Afrique de l’Ouest et du Centre : trois centres régionaux d’excellence en IA d’ici 2028
mercredi 19 novembre 2025
Les ministres du numérique des pays d’Afrique de l’Ouest et du Centre s’engagent à combler leur retard numérique : trois centres régionaux d’excellence en IA d’ici 2028 sont annoncés et un pari massif sur la formation de millions de jeunes aux métiers du futur.
Les États d’Afrique de l’Ouest et du Centre ont annoncé, lors du Sommet régional sur la transformation numérique tenu les lundi 17 et mardi 18 novembre 2025, à Cotonou, un plan d’envergure pour développer l’intelligence artificielle (IA) et créer des emplois dans l’économie numérique.
La Déclaration de Cotonou, adoptée lors du Sommet régional sur la transformation numérique, co-organisé par la Banque mondiale, prévoit la création de trois centres régionaux d’excellence en IA, ainsi que la formation de 20 millions de personnes aux compétences numériques d’ici 2030 et 200 000 professionnels en cybersécurité et technologies numériques avancées. Un domaine jugé critique alors que les pays multiplient les services publics en ligne.
L’ambition affichée est celle d’un rattrapage rapide. La région reste aujourd’hui faiblement positionnée dans la course mondiale à l’IA : l’Afrique de l’Ouest ne représente que 0,2 % de la capacité mondiale de calcul, un frein majeur à la recherche, aux services publics numériques et à l’innovation locale. « Sans investissement massif dans la capacité de calcul et les compétences, l’Afrique restera spectatrice de la révolution numérique », a prévenu Sangbu Kim, vice-président de la Banque mondiale chargé du numérique.
Une dynamique que les dirigeants veulent transformer en opportunité. Outre les formations de masse, la Déclaration prévoit que deux millions de jeunes, de femmes et de personnes vivant avec un handicap profitent d’opportunités professionnelles ou entrepreneuriales dans les métiers du numérique. Alors que selon la Banque mondiale, Seulement 7 % des micro-entreprises utilisent un smartphone sur le continent et selon le genre ils ne sont que 2 à 8 % à utiliser un ordinateur.
Cette orientation devient donc « indispensable », selon Ousmane Diagana, vice-président de la Banque mondiale pour l’Afrique de l’Ouest et du Centre : « nous devons créer des emplois de qualité pour éviter une fracture sociale numérique profonde ».

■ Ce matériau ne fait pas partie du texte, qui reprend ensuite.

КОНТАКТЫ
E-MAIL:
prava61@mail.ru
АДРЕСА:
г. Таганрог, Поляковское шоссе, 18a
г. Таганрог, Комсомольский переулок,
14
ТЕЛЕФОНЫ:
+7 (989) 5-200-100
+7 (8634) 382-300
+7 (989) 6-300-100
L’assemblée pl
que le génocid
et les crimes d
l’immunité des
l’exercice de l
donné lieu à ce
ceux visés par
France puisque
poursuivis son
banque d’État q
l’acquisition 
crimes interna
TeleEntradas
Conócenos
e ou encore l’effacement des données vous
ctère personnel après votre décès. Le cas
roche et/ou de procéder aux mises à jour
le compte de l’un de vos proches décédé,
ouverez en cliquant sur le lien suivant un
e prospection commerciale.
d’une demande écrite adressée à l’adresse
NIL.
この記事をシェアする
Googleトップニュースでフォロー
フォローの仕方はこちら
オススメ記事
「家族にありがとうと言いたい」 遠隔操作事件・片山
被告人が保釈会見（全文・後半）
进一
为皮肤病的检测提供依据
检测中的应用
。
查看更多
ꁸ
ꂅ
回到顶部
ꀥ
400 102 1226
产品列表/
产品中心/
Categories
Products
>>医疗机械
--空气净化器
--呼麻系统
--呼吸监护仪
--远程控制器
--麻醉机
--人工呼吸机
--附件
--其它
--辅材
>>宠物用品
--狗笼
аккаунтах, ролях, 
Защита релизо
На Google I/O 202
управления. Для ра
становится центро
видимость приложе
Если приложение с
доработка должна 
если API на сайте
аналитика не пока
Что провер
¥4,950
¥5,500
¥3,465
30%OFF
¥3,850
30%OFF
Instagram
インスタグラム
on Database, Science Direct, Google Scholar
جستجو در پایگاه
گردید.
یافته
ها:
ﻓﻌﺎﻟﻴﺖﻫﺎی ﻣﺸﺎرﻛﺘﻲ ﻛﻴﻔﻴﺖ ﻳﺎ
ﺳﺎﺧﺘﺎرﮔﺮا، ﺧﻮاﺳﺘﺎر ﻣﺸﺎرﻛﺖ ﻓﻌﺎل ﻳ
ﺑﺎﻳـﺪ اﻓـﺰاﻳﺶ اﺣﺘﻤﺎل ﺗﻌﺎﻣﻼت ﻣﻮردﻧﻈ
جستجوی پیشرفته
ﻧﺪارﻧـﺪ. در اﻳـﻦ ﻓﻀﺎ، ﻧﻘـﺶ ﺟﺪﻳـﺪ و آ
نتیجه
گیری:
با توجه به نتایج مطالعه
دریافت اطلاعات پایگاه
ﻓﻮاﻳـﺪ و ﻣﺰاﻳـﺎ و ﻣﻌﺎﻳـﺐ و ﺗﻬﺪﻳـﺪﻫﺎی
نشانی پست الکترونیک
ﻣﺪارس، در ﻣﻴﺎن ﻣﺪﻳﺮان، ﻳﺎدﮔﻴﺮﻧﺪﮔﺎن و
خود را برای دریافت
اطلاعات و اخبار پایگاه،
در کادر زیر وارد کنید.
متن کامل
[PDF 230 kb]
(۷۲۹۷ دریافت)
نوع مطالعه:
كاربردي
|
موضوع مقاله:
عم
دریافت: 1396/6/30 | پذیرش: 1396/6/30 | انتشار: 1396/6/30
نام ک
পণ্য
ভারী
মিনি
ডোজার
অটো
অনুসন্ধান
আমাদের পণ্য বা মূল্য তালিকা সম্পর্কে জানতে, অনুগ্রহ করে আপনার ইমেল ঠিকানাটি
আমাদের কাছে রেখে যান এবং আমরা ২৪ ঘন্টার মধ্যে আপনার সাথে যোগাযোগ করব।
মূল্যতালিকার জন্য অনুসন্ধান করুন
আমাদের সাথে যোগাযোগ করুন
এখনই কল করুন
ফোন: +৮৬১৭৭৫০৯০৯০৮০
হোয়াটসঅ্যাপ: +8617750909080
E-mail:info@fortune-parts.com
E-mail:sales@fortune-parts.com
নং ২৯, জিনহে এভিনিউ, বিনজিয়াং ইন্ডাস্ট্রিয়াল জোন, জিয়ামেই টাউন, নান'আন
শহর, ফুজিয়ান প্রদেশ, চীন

Les centres d’excellence doivent servir de plateforme de recherche appliquée, de formation avancée et d’incubation d’innovations. Ils devraient également soutenir les administrations dans le développement de services publics numériques fondés sur l’IA, notamment dans l’éducation, la santé, la protection sociale et l’agriculture. Aucun calendrier n’a été encore donné pour leur implantation.

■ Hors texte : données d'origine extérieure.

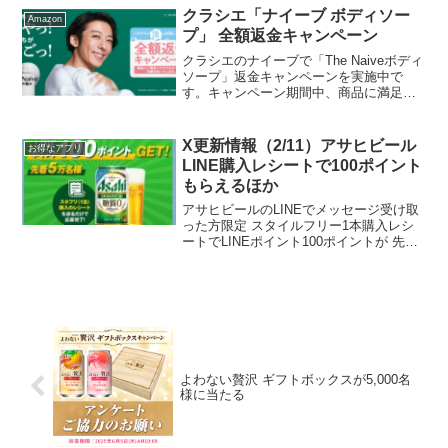
ーは226円なので全額分のえらべるPayが
クラシエ「ナイーブ ボディソー
Amazon
もらえます...
プ」 全額返金キャンペーン
クラシエのナイーブで「The Naiveボディ
ソープ」返金キャンペーンを実施中で
す。キャンペーン期間中、商品に満足で
きなかった場合は全額返金！購入レシー
ト、商品バーコード、郵便切手が必要で
す。 対象商品The Naive ボディソー
X更新情報（2/11）アサヒビール
お得なアプリ
プ 液体...
LINE購入レシートで100ポイント
もらえるほか
アサヒビールのLINEでメッセージ受け取
った方限定 スタイルフリー1本購入レシ
ートでLINEポイント100ポイントが 先着5
万名にもらえます。 ポイント付与は一人
1回のみPonta、dポイント会員限定保険の
アンケート回答すると 10,000...
よわない贅沢 ギフトボックスが5,000名
様に当たる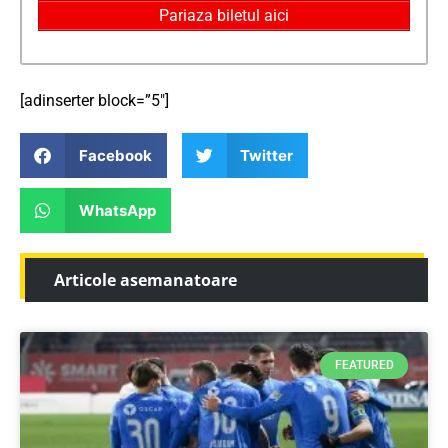
Pariaza biletul aici
[adinserter block=”5″]
Facebook
Twitter
WhatsApp
Articole asemanatoare
FEATURED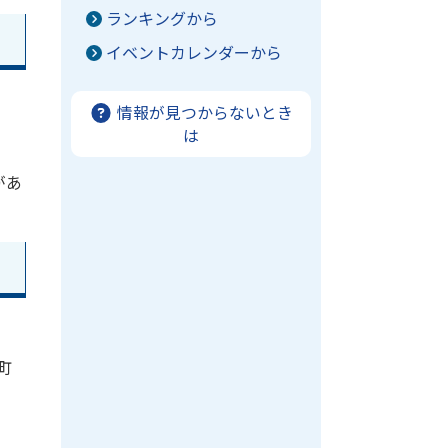
ランキングから
イベントカレンダーから
情報が見つからないとき
は
があ
町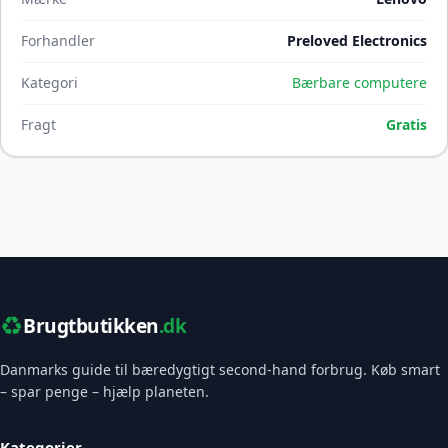
Forhandler
Preloved Electronics
Kategori
Bærbare computere
Fragt
Gratis
♻️
Brugtbutikken
.dk
Danmarks guide til bæredygtigt second-hand forbrug. Køb smart
– spar penge – hjælp planeten.
Kategorier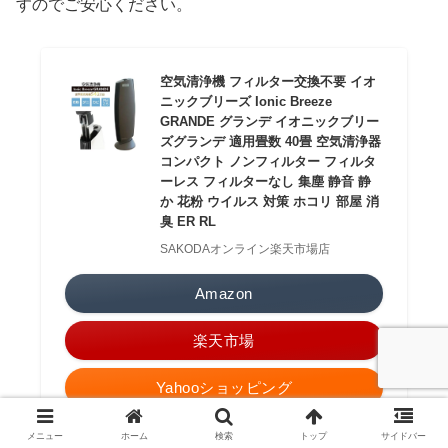
すのでご安心ください。
空気清浄機 フィルター交換不要 イオ
ニックブリーズ Ionic Breeze
GRANDE グランデ イオニックブリー
ズグランデ 適用畳数 40畳 空気清浄器
コンパクト ノンフィルター フィルタ
ーレス フィルターなし 集塵 静音 静
か 花粉 ウイルス 対策 ホコリ 部屋 消
臭 ER RL
SAKODAオンライン楽天市場店
Amazon
楽天市場
Yahooショッピング
メルカリ
メニュー
ホーム
検索
トップ
サイドバー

Pour Aurélie Adam Soulé Zoumarou, ministre du Numérique du Bénin, l’enjeu est collectif : « le temps des initiatives isolées est terminé. Si nous voulons que l’Afrique devienne productrice d’intelligence artificielle et non simple consommatrice, nous devons mutualiser nos ressources et nos talents ».
Mais le chantier est immense. Selon les données de la Banque mondiale, l’Afrique subsaharienne cumule plusieurs handicaps structurels dans sa transition numérique. Si 84 % de la population vit dans une zone couverte par la 3G ou la 4G, seuls 22 % (38-40% en Afrique de l’Ouest et du Centre) utilisent effectivement l’internet mobile, un écart d’adoption de 62 % — le plus élevé au monde. Pour les ménages les plus pauvres, un forfait de données représente jusqu’à un tiers du revenu mensuel, ce qui limite mécaniquement la diffusion des compétences numériques et la montée en puissance de l’IA. À cela s’ajoute un déficit massif en compétences intermédiaires — data engineering, gestion des centres de données, préparation des données — indispensables pour déployer l’IA dans les administrations comme dans les entreprises.
Le texte appelle donc à renforcer l’accès au haut débit, à développer des infrastructures de données régionales et à mobiliser un financement régional dédié à la transformation numérique, afin de soutenir ces ambitions. « Il faut désormais agir vite pour que cette déclaration ne reste pas une promesse de plus », a résumé l’ingénieur et chercheur Moustapha Cissé, pionnier de l’IA en Afrique.